Thyroid hormones increase insulin-like growth factor I content in the medium of rat bone tissue

Abstract

The mechanism of action of thyroid hormones on bone is still not clear. At low concentrations, they stimulate bone formation; at high concentrations, they elicit bone resorption in vitro and in vivo. In the present study we investigated the effect of T₃ and T₄ as well as their active and inactive analogs (TRIAC, SKF L-94901, rT₃, and DIT) on the IGF-I and TNF-α content in the medium of UMR-106 rat osteoblastic cells and fetal rat limb bones. In the dose-response studies, a biphasic increase in medium IGF-I was observed in both cells and limb bones, with peak stimulatory concentrations of 10⁻⁸ M for T₃ and 10⁻⁷ M for T₄ in both systems. At higher concentrations, at which thyroid hormones elicit bone resorption, the stimulatory effect diminished and finally was no longer detectable. The active analogs TRIAC and SKF L-94901 also enhanced IGF-I release in UMR-106 cells.

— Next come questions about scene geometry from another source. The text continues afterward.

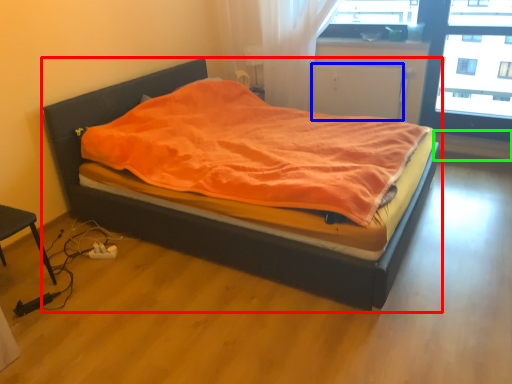
Question: Estimate the real-world distances between objects in this image. Which object is farther from bed (highlighted by a red box), screen door (highlighted by a blue box) or window sill (highlighted by a green box)?

Choices:
 (A) screen door
 (B) window sill

Answer: (B)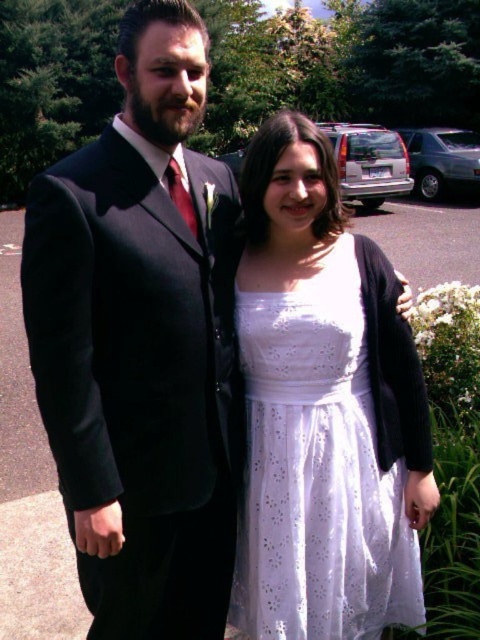
Does dark gray wool suit at left have a greater height compared to white lace dress at center?

Yes.

Is the position of dark gray wool suit at left less distant than that of white lace dress at center?

Yes, it is in front of white lace dress at center.

Does point (27, 291) come behind point (252, 413)?

No, (27, 291) is closer to viewer.

Where is `dark gray wool suit at left`? dark gray wool suit at left is located at coordinates [140, 378].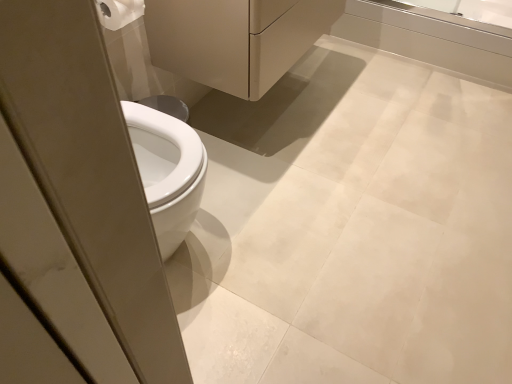
Question: Is transparent glass screen door at left with matte white porcelain at center?

Choices:
 (A) no
 (B) yes

Answer: (A)

Question: Is transparent glass screen door at left shorter than matte white porcelain at center?

Choices:
 (A) no
 (B) yes

Answer: (A)

Question: Is matte white porcelain at center at the back of transparent glass screen door at left?

Choices:
 (A) no
 (B) yes

Answer: (A)

Question: From the image's perspective, does transparent glass screen door at left appear higher than matte white porcelain at center?

Choices:
 (A) yes
 (B) no

Answer: (B)

Question: Would you say transparent glass screen door at left is a long distance from matte white porcelain at center?

Choices:
 (A) no
 (B) yes

Answer: (B)

Question: Can you confirm if transparent glass screen door at left is taller than matte white porcelain at center?

Choices:
 (A) yes
 (B) no

Answer: (A)

Question: Can you confirm if white glossy bathtub at upper right is wider than transparent glass screen door at left?

Choices:
 (A) yes
 (B) no

Answer: (B)

Question: From a real-world perspective, is white glossy bathtub at upper right on top of transparent glass screen door at left?

Choices:
 (A) no
 (B) yes

Answer: (A)

Question: Is the surface of white glossy bathtub at upper right in direct contact with transparent glass screen door at left?

Choices:
 (A) yes
 (B) no

Answer: (B)

Question: Could you tell me if white glossy bathtub at upper right is turned towards transparent glass screen door at left?

Choices:
 (A) yes
 (B) no

Answer: (A)

Question: Considering the relative positions of white glossy bathtub at upper right and transparent glass screen door at left in the image provided, is white glossy bathtub at upper right to the right of transparent glass screen door at left from the viewer's perspective?

Choices:
 (A) yes
 (B) no

Answer: (A)

Question: Is there a large distance between white glossy bathtub at upper right and transparent glass screen door at left?

Choices:
 (A) yes
 (B) no

Answer: (A)

Question: Can you confirm if matte white porcelain at center is positioned to the right of white glossy bathtub at upper right?

Choices:
 (A) no
 (B) yes

Answer: (A)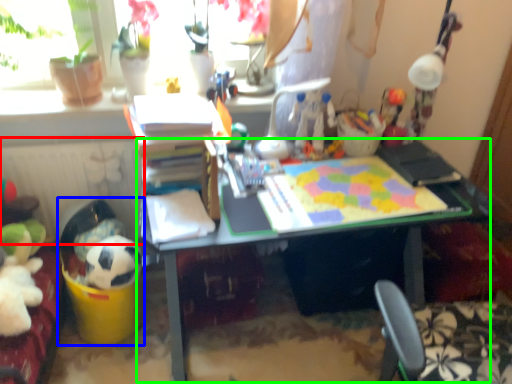
Question: Based on their relative distances, which object is farther from radiator (highlighted by a red box)? Choose from toy (highlighted by a blue box) and desk (highlighted by a green box).

Choices:
 (A) toy
 (B) desk

Answer: (B)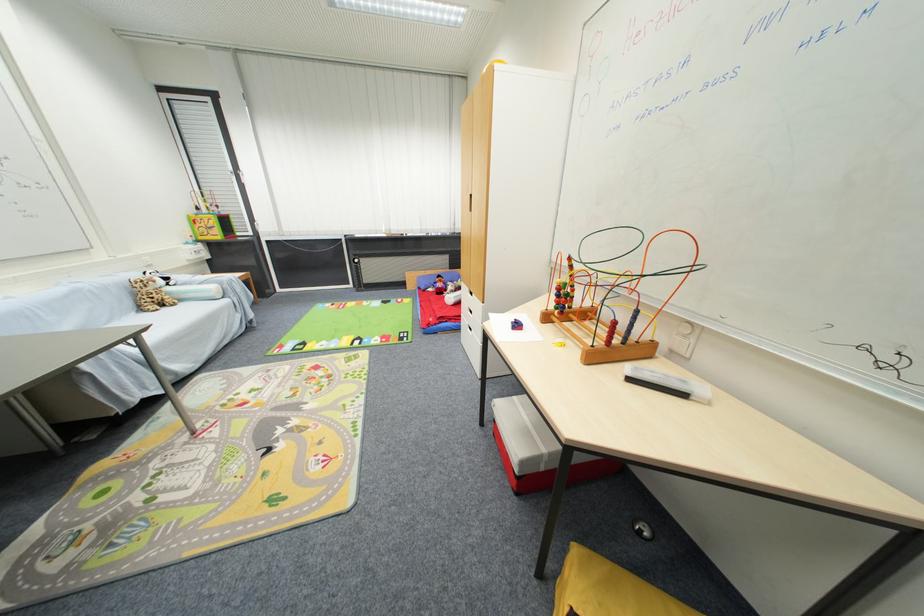
At what (x,y) coordinates should I click in order to perform the action: click on sofa sitting surface. Please return your answer as a coordinate pair (x, y). Looking at the image, I should click on (151, 318).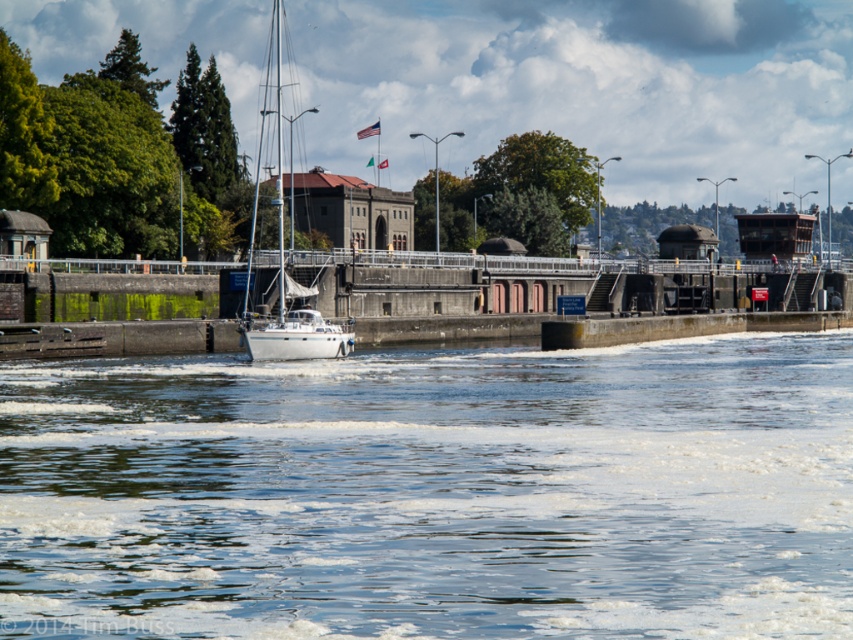
You are a sailor on the white matte sailboat at center and want to know if the clear water at center is deep enough for your boat to pass through. Based on the scene, can you determine if the water depth is sufficient?

The clear water at center has a lesser height compared to the white matte sailboat at center, which suggests that the water depth may not be sufficient for the boat to pass through safely.

You are standing at the edge of the waterfront scene. There is a point marked at coordinates point (433, 492). What is located at this point?

The point (433, 492) marks the location of clear water at center.

You are a photographer standing at the edge of the waterfront scene. You want to take a photo that includes both point (663, 532) and point (277, 122). Which point will appear larger in your photo?

Point (663, 532) will appear larger in the photo because it is closer to the camera than point (277, 122).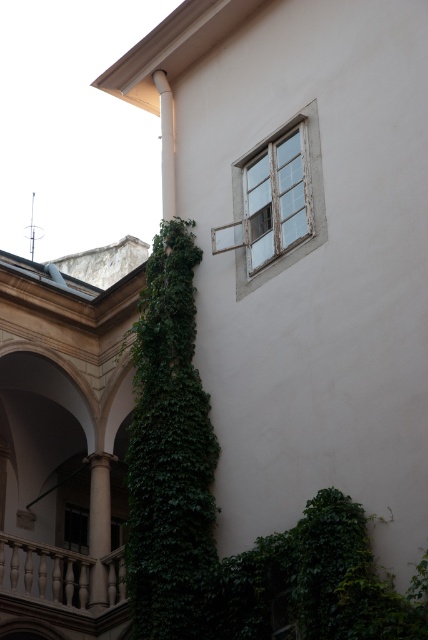
Question: Does green leafy ivy at lower right have a lesser width compared to smooth stone column at lower left?

Choices:
 (A) no
 (B) yes

Answer: (A)

Question: Which point is farther to the camera?

Choices:
 (A) white marble balustrade at lower left
 (B) smooth stone column at lower left

Answer: (A)

Question: Among these objects, which one is nearest to the camera?

Choices:
 (A) white marble balustrade at lower left
 (B) green leafy ivy at left

Answer: (B)

Question: Is white wooden window at upper right below smooth stone column at lower left?

Choices:
 (A) yes
 (B) no

Answer: (B)

Question: Which point is closer to the camera?

Choices:
 (A) smooth stone column at lower left
 (B) white marble balustrade at lower left
 (C) white wooden window at upper right

Answer: (C)

Question: Does green leafy ivy at lower right come in front of smooth stone column at lower left?

Choices:
 (A) no
 (B) yes

Answer: (B)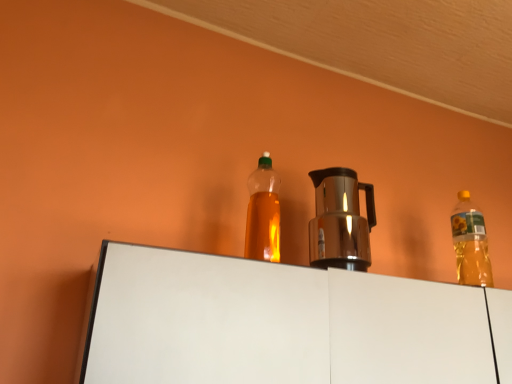
Question: Considering the relative positions of translucent plastic bottle at upper right, the 2th bottle when ordered from left to right, and shiny metallic coffee pot at center in the image provided, is translucent plastic bottle at upper right, the 2th bottle when ordered from left to right, to the left of shiny metallic coffee pot at center from the viewer's perspective?

Choices:
 (A) yes
 (B) no

Answer: (B)

Question: Is translucent plastic bottle at upper right, the 2th bottle when ordered from left to right, in contact with shiny metallic coffee pot at center?

Choices:
 (A) yes
 (B) no

Answer: (B)

Question: Is translucent plastic bottle at upper right, the 2th bottle viewed from the front, bigger than shiny metallic coffee pot at center?

Choices:
 (A) yes
 (B) no

Answer: (B)

Question: Can you confirm if translucent plastic bottle at upper right, the first bottle when ordered from right to left, is thinner than shiny metallic coffee pot at center?

Choices:
 (A) yes
 (B) no

Answer: (A)

Question: From the image's perspective, is translucent plastic bottle at upper right, the first bottle when ordered from right to left, on top of shiny metallic coffee pot at center?

Choices:
 (A) yes
 (B) no

Answer: (B)

Question: Is translucent plastic bottle at upper right, the 2th bottle when ordered from left to right, behind shiny metallic coffee pot at center?

Choices:
 (A) yes
 (B) no

Answer: (A)

Question: From the image's perspective, does shiny metallic coffee pot at center appear higher than translucent plastic bottle at upper right, the 2th bottle viewed from the front?

Choices:
 (A) no
 (B) yes

Answer: (B)

Question: Is shiny metallic coffee pot at center facing away from translucent plastic bottle at upper right, the 2th bottle when ordered from left to right?

Choices:
 (A) no
 (B) yes

Answer: (A)

Question: Does shiny metallic coffee pot at center appear on the left side of translucent plastic bottle at upper right, the 2th bottle viewed from the front?

Choices:
 (A) no
 (B) yes

Answer: (B)

Question: Does shiny metallic coffee pot at center come in front of translucent plastic bottle at upper right, the 1th bottle from the back?

Choices:
 (A) no
 (B) yes

Answer: (B)

Question: Can you confirm if shiny metallic coffee pot at center is bigger than translucent plastic bottle at upper right, the 2th bottle viewed from the front?

Choices:
 (A) yes
 (B) no

Answer: (A)

Question: Is shiny metallic coffee pot at center not inside translucent plastic bottle at upper right, the first bottle when ordered from right to left?

Choices:
 (A) no
 (B) yes

Answer: (B)

Question: From the image's perspective, is translucent plastic bottle at upper right, the first bottle when ordered from right to left, below translucent plastic bottle at center, the 1th bottle when ordered from front to back?

Choices:
 (A) no
 (B) yes

Answer: (B)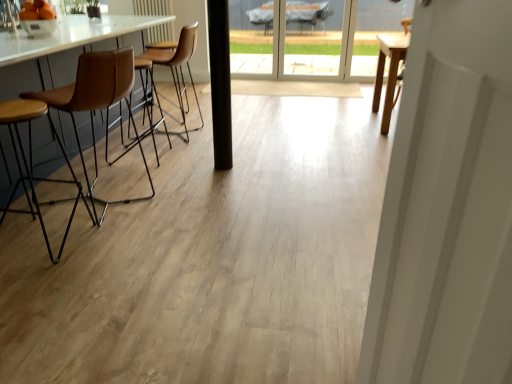
The image size is (512, 384). I want to click on free region on the left part of brown leather stool at left, placed as the second chair when sorted from back to front, so click(x=41, y=195).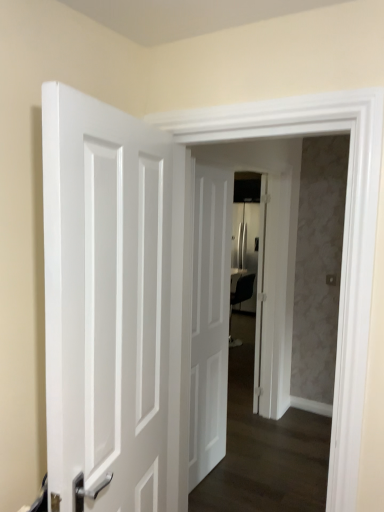
Question: Is white glossy door at center, the first door when ordered from right to left, positioned behind white glossy door at left, marked as the first door in a left-to-right arrangement?

Choices:
 (A) yes
 (B) no

Answer: (A)

Question: Can you confirm if white glossy door at center, placed as the first door when sorted from back to front, is positioned to the left of white glossy door at left, the first door when ordered from front to back?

The inactive compounds rT₃ and DIT failed to increase IGF-I in these cultures. The protein content of the cell culture wells exposed to high concentrations of thyroid hormones was similar to those containing low concentrations, indicating that the decrease in IGF-I content at high doses was not due to toxic effects. This was also confirmed by trypan blue exclusion. Time course studies with UMR-106 cells revealed a significant increase in medium IGF-I after 2 days of incubation. No significant further increase was observed after this up to 5 days of culture. In contrast, the medium of limb bone cultures showed a linear increase in IGF-I content up to 7 days of culture. No TNF-α production was observed in either UMR-106 cells or fetal limb bones. Also, no increase in medium TNF-α levels was seen in response to thyroid hormones. Based on our results, we conclude that IGF-I may be responsible for some of the anabolic effects of thyroid hormones in bone tissue, but TNF-α, at least in the models we used, does not play a role in the mediation of thyroid hormone action.